Hm, it seems it's still using the system compile (/usr/bin/g++
), whereas it should use the compilers from the environment. Are you sure you activated the environment correctly? Also, can you post the outputs of: mamba list
and which g++
?
I am definitly sure that the environment was activated correctly. This python version is only used for pymc.
Here is the module list and the output of g++ -v:
That's not the output of which g++
.
which g++
gives /usr/bin/g++
This is what it shows for me:
>>which clang
clang is /Users/twiecki/micromamba/envs/pymc5/bin/clang
clang is /usr/bin/clang
You can see it has a compiler installed in my env which you lack, not sure why. But you can try to install it manually.
I installed clang outside and environment which clang
shows /usr/bin/clang.
Even if I install clang inside an env which clang
´still shows /usr/bin/clang.
But still I got
/home/thomas/.local/lib/python3.8/site-packages/pytensor/tensor/rewriting/elemwise.py:1019: UserWarning: Loop fusion failed because the resulting node would exceed the kernel argument limit. warn( Auto-assigning NUTS sampler... Initializing NUTS using jitter+adapt_diag...

### Stored records
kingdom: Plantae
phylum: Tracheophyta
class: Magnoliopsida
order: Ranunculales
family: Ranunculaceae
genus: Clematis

### Task set
A - In the forum thread about compilers, rewrite the paragraph beginning "Hm, it seems it's still using" as a short bulleted list that keeps its main facts.
B - In the forum thread about compilers, why does the first reply ask whether the environment was activated correctly? Answer in one to three sentences.

### Task responses
A -
- The system compiler at /usr/bin/g++ is still being used.
- The compilers from the environment should be used instead.
- Was the environment activated correctly?
- Please post the outputs of "mamba list" and "which g++".

B - The setup still seems to use the system compiler at /usr/bin/g++. It should be using the compilers from the environment, which suggests the environment may not be active.